For those of my friends that follow me online, you may have noticed that I’m currently in the process of buying a flat here in Valencia. While the process isn’t quite over yet, I wanted to give people information on everything that is involved here. I’ll break this out into a multi-part series, the first part of which is this one: how to find a property in Spain.
Looking For A Property
If you’re starting out in a search for a property, chances are you are already looking at some of the more popular real estate websites such as idealista.es or fotocasa.es. For the most part, those are the two websites I used the most when I started searching.
Another good tip for people to find a property is to walk around the neighbourhood they are interested in and simple scan all the windows looking for “for sale” signs. Many older people likely don’t think of using the internet or an agency for their properties, so you may end up with a good deal if you do spot a private sale only listed privately in a window.
Differences Compared To Back Home
The Spanish property market differs in many ways compared to the Canadian one. For example, agents here in Valencia typically represent the seller, and when you engage an agent you typically can only see the properties they have in their collection. So that means if you want to see another property that isn’t in a particular agency’s collection, you need to contact the agency representing that property. The last part is a bit tricky as well, since agents aren’t exclusive here – it means multiple agencies can list the same property at the same time, and whoever shows the property and closes the sale will get the commission.

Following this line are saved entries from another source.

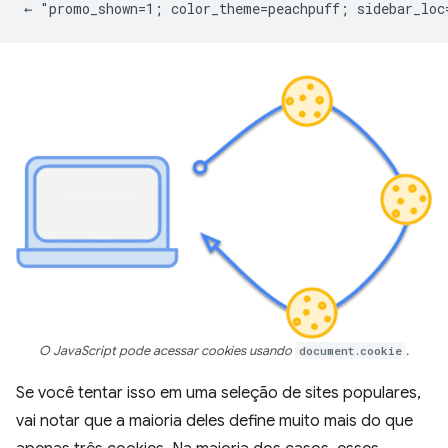
O JavaScript pode acessar cookies usando
document.cookie
.
Se você tentar isso em uma seleção de sites populares,
vai notar que a maioria deles define muito mais do que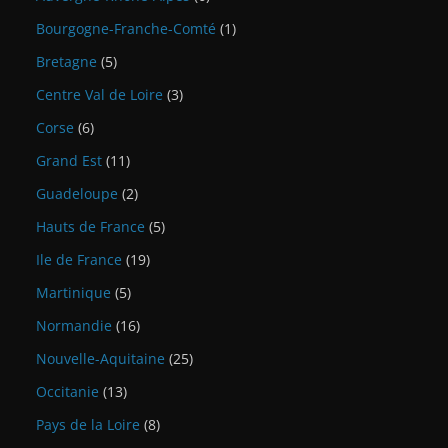
Bourgogne-Franche-Comté
(1)
Bretagne
(5)
Centre Val de Loire
(3)
Corse
(6)
Grand Est
(11)
Guadeloupe
(2)
Hauts de France
(5)
Ile de France
(19)
Martinique
(5)
Normandie
(16)
Nouvelle-Aquitaine
(25)
Occitanie
(13)
Pays de la Loire
(8)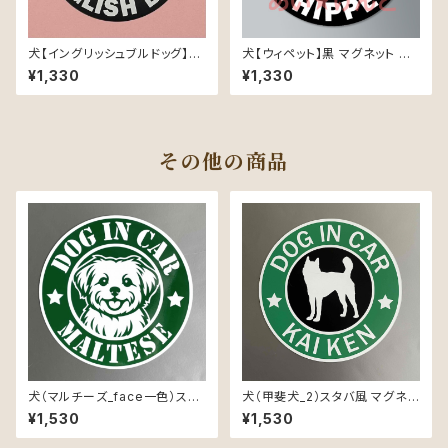
犬【イングリッシュブルドッグ】黒
犬【ウィペット】黒 マグネット ス
マグネット ステッカー 防水 車用
テッカー 防水 車用
¥1,330
¥1,330
その他の商品
犬（マルチーズ_face一色）スタ
犬（甲斐犬_2）スタバ風 マグネッ
バ風 マグネット ステッカー 防水
ト ステッカー 防水 車用
¥1,530
¥1,530
車用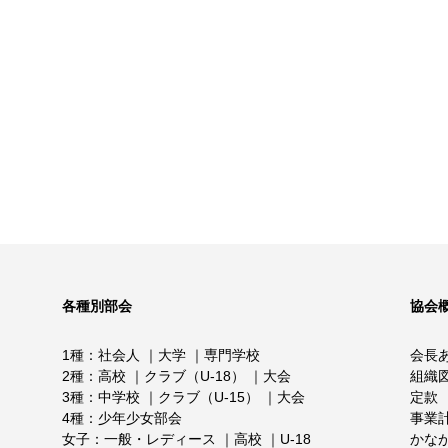
各種別部会
協会
1種
社会人
大学
専門学校
会長
2種
高校
クラブ（U-18）
大会
組織
3種
中学校
クラブ（U-15）
大会
定款
4種
少年少女部会
事業
女子
一般・レディース
高校
U-18
かな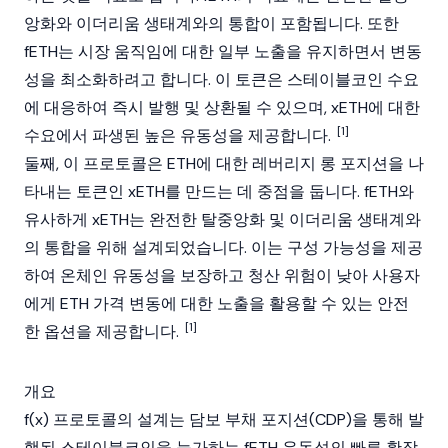
앙화와 이더리움 생태계와의 통합이 포함됩니다. 또한
fETH는 시장 움직임에 대한 일부 노출을 유지하면서 변동
성을 최소화하려고 합니다. 이 토큰은 스테이블코인 수요
에 대응하여 즉시 발행 및 상환될 수 있으며, xETH에 대한
[1]
수요에서 파생된 높은 유동성을 제공합니다.
둘째, 이 프로토콜은 ETH에 대한 레버리지 롱 포지션을 나
타내는 토큰인 xETH를 만드는 데 중점을 둡니다. fETH와
유사하게 xETH는 완전한 탈중앙화 및 이더리움 생태계와
의 통합을 위해 설계되었습니다. 이는 구성 가능성을 제공
하여 온체인 유동성을 보장하고
청산
위험이 낮아 사용자
에게 ETH 가격 변동에 대한 노출을 활용할 수 있는 안전
[1]
한 옵션을 제공합니다.
개요
f(x) 프로토콜의 설계는 담보 부채 포지션(CDP)을 통해 발
행된 스테이블코인을 능가하는 fETH 유동성의 빠른 확장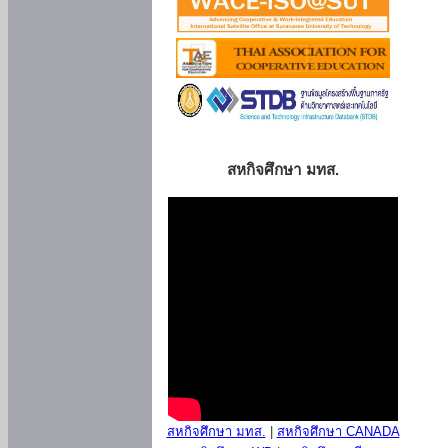
สหกิจศึกษา มทส.
สหกิจศึกษา มทส.
|
สหกิจศึกษา CANADA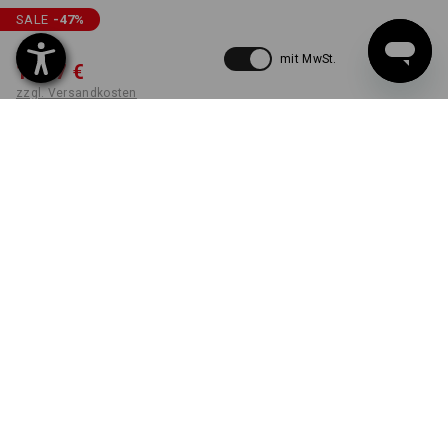
SALE
-47
%
27,25 €
mit MwSt.
14,27 €
zzgl. Versandkosten
nicht verfügbar im
Nicht lieferbar
Workwearstore
FARBE
GRÖSSE
S
oxidschwarz vintage
Die Variante ist leider ausverkauft.
LIEFERUNG NUR SOLANGE DER VORRAT REICHT!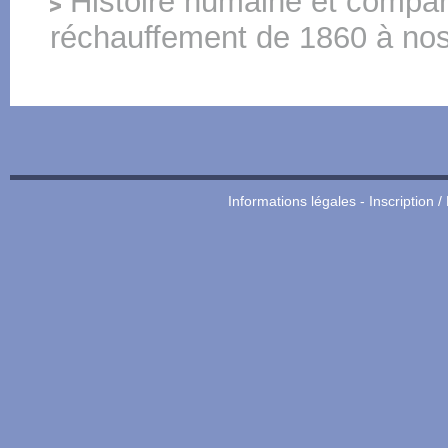
Histoire humaine et compar
réchauffement de 1860 à nos
Informations légales
-
Inscription /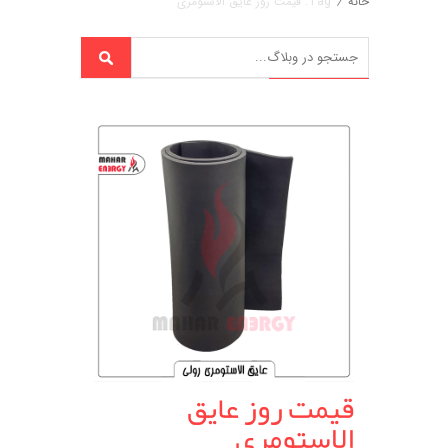
خانه
/
Tag: قیمت روز عایق الاستومری
قیمت روز عایق
الاستومری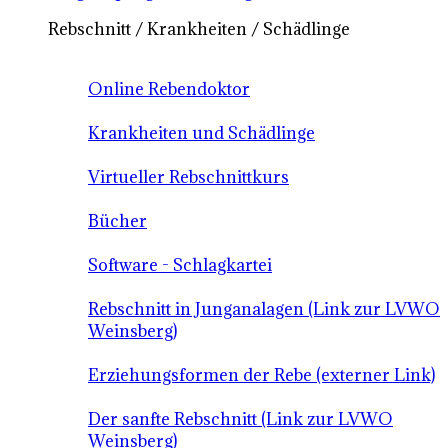
Rebschnitt / Krankheiten / Schädlinge
Online Rebendoktor
Krankheiten und Schädlinge
Virtueller Rebschnittkurs
Bücher
Software - Schlagkartei
Rebschnitt in Junganalagen (Link zur LVWO
Weinsberg)
Erziehungsformen der Rebe (externer Link)
Der sanfte Rebschnitt (Link zur LVWO
Weinsberg)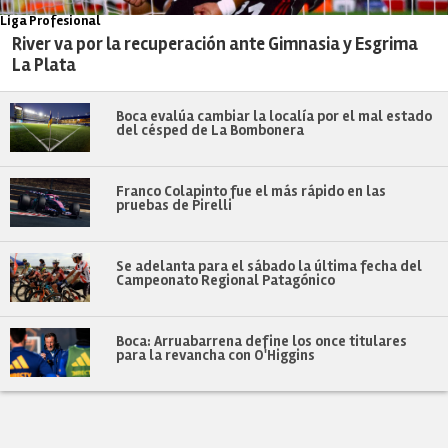
Liga Profesional
River va por la recuperación ante Gimnasia y Esgrima
La Plata
Boca evalúa cambiar la localía por el mal estado
del césped de La Bombonera
Franco Colapinto fue el más rápido en las
pruebas de Pirelli
Se adelanta para el sábado la última fecha del
Campeonato Regional Patagónico
Boca: Arruabarrena define los once titulares
para la revancha con O'Higgins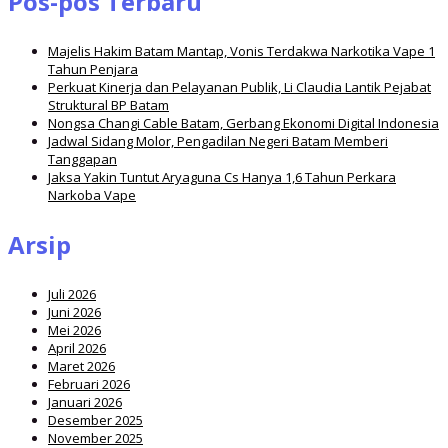
Pos-pos Terbaru
Majelis Hakim Batam Mantap, Vonis Terdakwa Narkotika Vape 1
Tahun Penjara
Perkuat Kinerja dan Pelayanan Publik, Li Claudia Lantik Pejabat
Struktural BP Batam
Nongsa Changi Cable Batam, Gerbang Ekonomi Digital Indonesia
Jadwal Sidang Molor, Pengadilan Negeri Batam Memberi
Tanggapan
Jaksa Yakin Tuntut Aryaguna Cs Hanya 1,6 Tahun Perkara
Narkoba Vape
Arsip
Juli 2026
Juni 2026
Mei 2026
April 2026
Maret 2026
Februari 2026
Januari 2026
Desember 2025
November 2025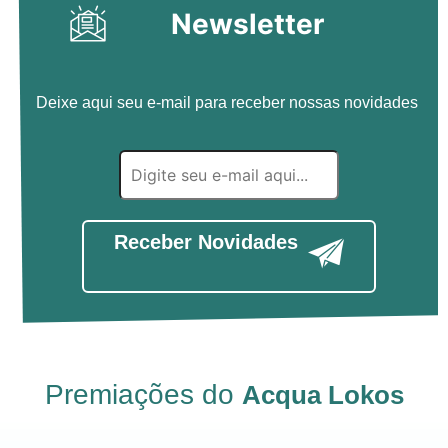
Newsletter
Deixe aqui seu e-mail para receber nossas novidades
Receber Novidades
Premiações do
Acqua Lokos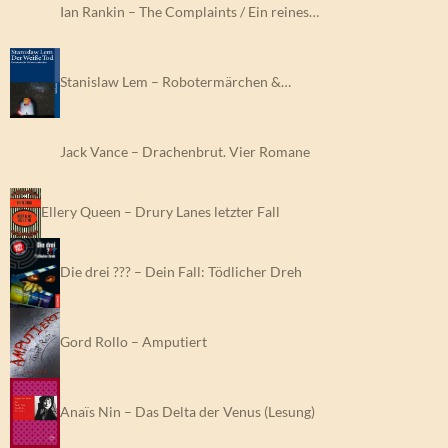
Ian Rankin – The Complaints / Ein reines…
Stanislaw Lem – Robotermärchen &…
Jack Vance – Drachenbrut. Vier Romane
Ellery Queen – Drury Lanes letzter Fall
Die drei ??? – Dein Fall: Tödlicher Dreh
Gord Rollo – Amputiert
Anaïs Nin – Das Delta der Venus (Lesung)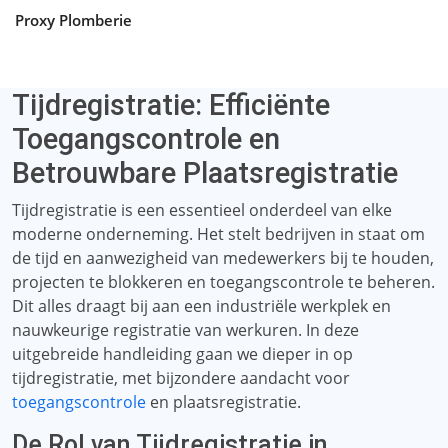
Proxy Plomberie
Tijdregistratie: Efficiënte
Toegangscontrole en
Betrouwbare Plaatsregistratie
Tijdregistratie is een essentieel onderdeel van elke
moderne onderneming. Het stelt bedrijven in staat om
de tijd en aanwezigheid van medewerkers bij te houden,
projecten te blokkeren en toegangscontrole te beheren.
Dit alles draagt ​​bij aan een industriële werkplek en
nauwkeurige registratie van werkuren. In deze
uitgebreide handleiding gaan we dieper in op
tijdregistratie, met bijzondere aandacht voor
toegangscontrole
en plaatsregistratie.
De Rol van Tijdregistratie in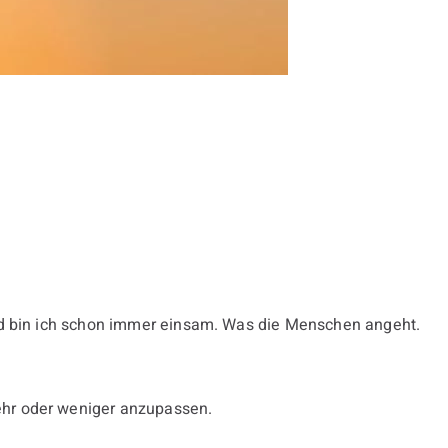
 und bin ich schon immer einsam. Was die Menschen angeht.
ehr oder weniger anzupassen.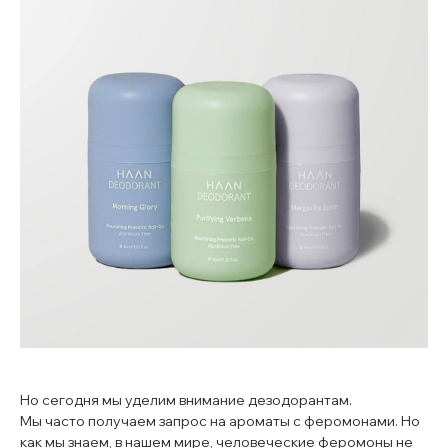
Но сегодня мы уделим внимание дезодорантам.
Мы часто получаем запрос на ароматы с феромонами. Но
как мы знаем, в нашем мире, человеческие феромоны не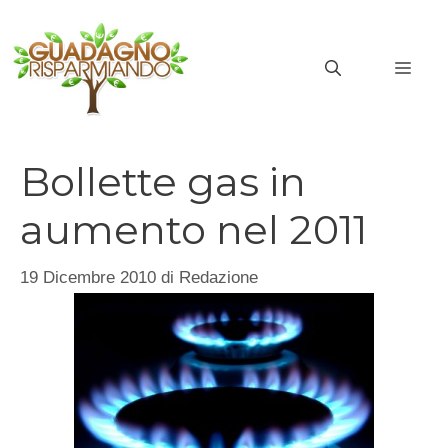
Vai
al
MEN
contenuto
Bollette gas in
aumento nel 2011
19 Dicembre 2010
di
Redazione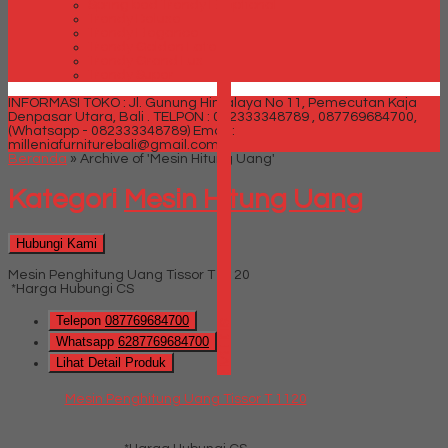
Spring bed Trendy Exeptional
Trendy Deluxe
Trendy Elegance
Trendy Golden Latex
Trendy Grand Lux
Trendy Super
INFORMASI TOKO : Jl. Gunung Himalaya No 11, Pemecutan Kaja
Denpasar Utara, Bali .
TELPON : 082333348789 , 087769684700,
(Whatsapp - 082333348789)
Email :
milleniafurniturebali@gmail.com
Beranda
»
Archive of 'Mesin Hitung Uang'
Kategori
Mesin Hitung Uang
Hubungi Kami
Mesin Penghitung Uang Tissor T 1120
*Harga Hubungi CS
Telepon
087769684700
SIDEBAR
Whatsapp
6287769684700
Lihat Detail Produk
Mesin Penghitung Uang Tissor T 1120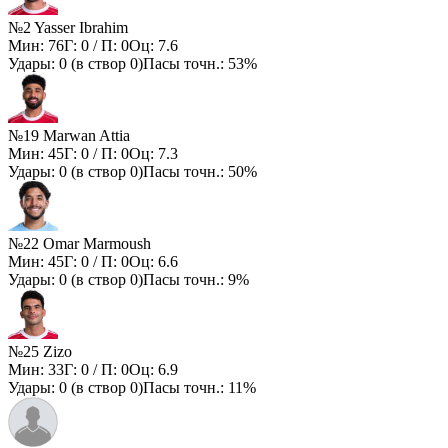
№2 Yasser Ibrahim
Мин:
76
Г:
0
/ П:
0
Оц:
7.6
Удары:
0
(в створ
0
)
Пасы точн.:
53%
№19 Marwan Attia
Мин:
45
Г:
0
/ П:
0
Оц:
7.3
Удары:
0
(в створ
0
)
Пасы точн.:
50%
№22 Omar Marmoush
Мин:
45
Г:
0
/ П:
0
Оц:
6.6
Удары:
0
(в створ
0
)
Пасы точн.:
9%
№25 Zizo
Мин:
33
Г:
0
/ П:
0
Оц:
6.9
Удары:
0
(в створ
0
)
Пасы точн.:
11%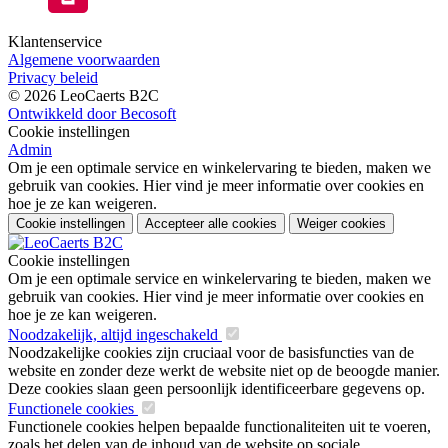
Klantenservice
Algemene voorwaarden
Privacy beleid
© 2026 LeoCaerts B2C
Ontwikkeld door Becosoft
Cookie instellingen
Admin
Om je een optimale service en winkelervaring te bieden, maken we
gebruik van cookies. Hier vind je meer informatie over cookies en
hoe je ze kan weigeren.
Cookie instellingen
Accepteer alle cookies
Weiger cookies
Cookie instellingen
Om je een optimale service en winkelervaring te bieden, maken we
gebruik van cookies. Hier vind je meer informatie over cookies en
hoe je ze kan weigeren.
Noodzakelijk, altijd ingeschakeld
Noodzakelijke cookies zijn cruciaal voor de basisfuncties van de
website en zonder deze werkt de website niet op de beoogde manier.
Deze cookies slaan geen persoonlijk identificeerbare gegevens op.
Functionele cookies
Functionele cookies helpen bepaalde functionaliteiten uit te voeren,
zoals het delen van de inhoud van de website op sociale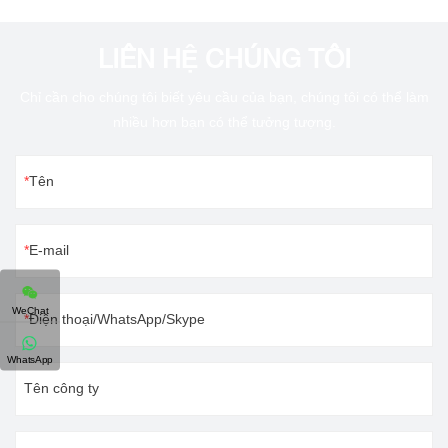
LIÊN HỆ CHÚNG TÔI
Chỉ cần cho chúng tôi biết yêu cầu của bạn, chúng tôi có thể làm
nhiều hơn bạn có thể tưởng tượng.
Tên
E-mail
WeChat
Điện thoại/WhatsApp/Skype
WhatsApp
Tên công ty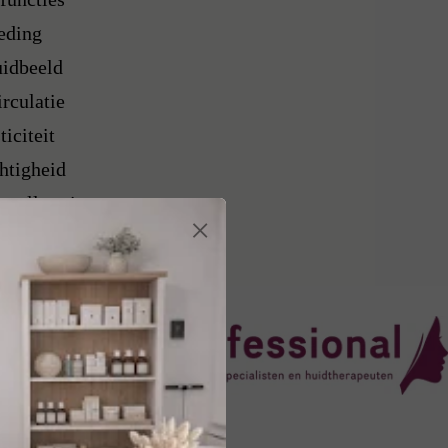
eding
uidbeeld
rculatie
iciteit
htigheid
 voller uit
×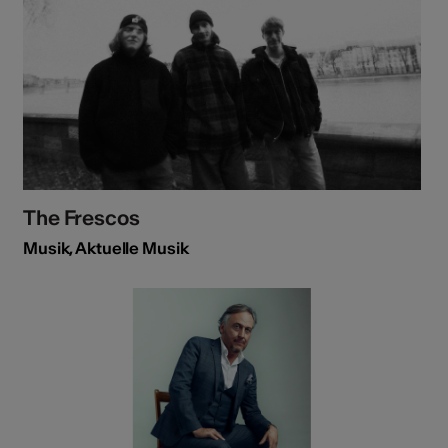
The Frescos
Musik, Aktuelle Musik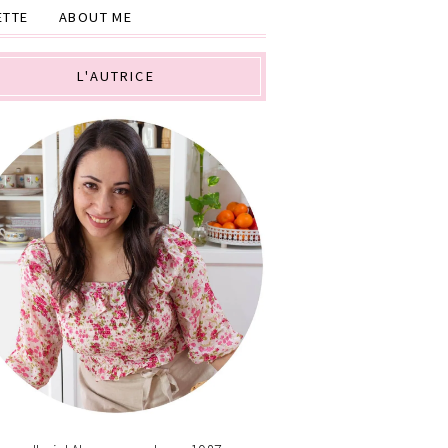
ETTE
ABOUT ME
L'AUTRICE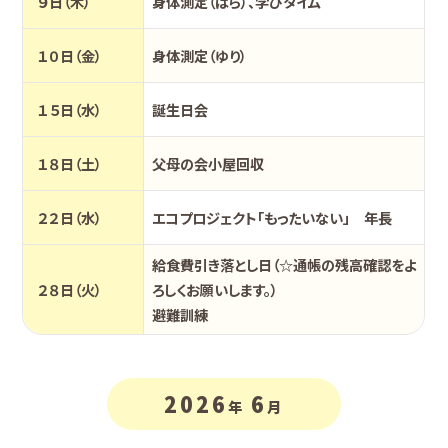
９日（木）
身体測定（ばら）、学びタイム
１０日（金）
身体測定（ゆり）
１５日（水）
誕生日会
１８日（土）
父母の会小屋回収
２２日（水）
エコプロジェクト「もったいない」 年長
給食費引き落とし日（☆通帳の残高確認をよ
２８日（火）
ろしくお願いします。）
避難訓練
2026
6
年
月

One of the inherent problems that creates is that every agency will make you sign a document basically agreeing that they will get the commission if you buy that property – so once you sign it, make sure you in fact do buy that property with that particular agency, otherwise you may end up paying commission twice.
While in many parts of Spain the seller pays for the entirety of the agency’s commission, in some other parts of Spain (like Valencia) the commission is actually split between the buyer and seller. That may be a bit shocking, but the argument could be made that the buyer is paying the commission in both cases since the price likely reflects the commission that needs to be paid as well.
Often the document you will sign to visit an apartment (here in Valencia at least) will state the agreed upon commission rate, typically on the order of 3% of the purchase price. If you don’t sign the document then you likely won’t get to visit the apartment, so really the agencies have all the power at this point. While I’ve been told you can negotiate those rates lower, you really don’t have any leverage to do so at the beginning, since you haven’t made an offer and are not in the process of making one.
In my case I was ‘lucky’ in that the property I was interested in was a private sale, so both the seller and myself didn’t have to pay any agency fees. My end of that would have amounted to roughly €5,200, so it’s not exactly chump change.
Once you find a property that you like, the next steps are to make sure you can obtain a mortgage for it (if required), and then make an offer.